As pandemic restrictions ease across the globe, consideration shifts to moving back to the physical office. Most organisations, particularly across the financial services sector, are considering how office space will be used going forward. Irrespective of the media hype, there is not an expectation that office space will become redundant, and everyone will work from home. What has become clear is that there is a need for all forms of working format, working comfortably from home, working in a physical office or working from a “third-place” or on the move. Each organisation needs to determine the best fit for their culture, setup and employee expectations. What has become very clear is that there is a need to improve the technology that supports all in the workplace, so a more strategic approach needs to evolve beyond BOYD to cater to working across channels, environments, and geographies. Taking an “App-Based” approach to managing time, booking travel, providing AI assistants, knowledge banks, training courses, booking leave, onboarding new employees, managing projects, social events, and communication, needs to be developed.

Broader Inclusion, Education and Less Vanity  

The last year has highlighted a need to create better links between personal well-being, mental health and business performance. Any organisation looking to thrive over the long term needs to think more broadly about supporting employees across these support areas. Outside of training on technical skills, there is a requirement to move away from “Vanity” programmes that seem to position employee well-being but end up being more of a box-ticking exercise.
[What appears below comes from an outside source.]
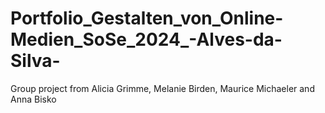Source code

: # Portfolio_Gestalten_von_Online-Medien_SoSe_2024_-Alves-da-Silva-
Group project from Alicia Grimme, Melanie Birden, Maurice Michaeler and Anna Bisko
Strategies that help to make employees feel better supported, and challenged through a constructive career path, need to include a healthy mix of skills training through flexible platforms, communities that support active coaching, accountability groups, broader education on well-being, support structures for stress and anxiety, and driving inclusion in the right way. All these lead to a healthier, more motivated workforce, which will result in better business performance over the long run. 

These are not exhaustive approaches but are some of the core themes that need to be catered for any agenda looking at the future of work.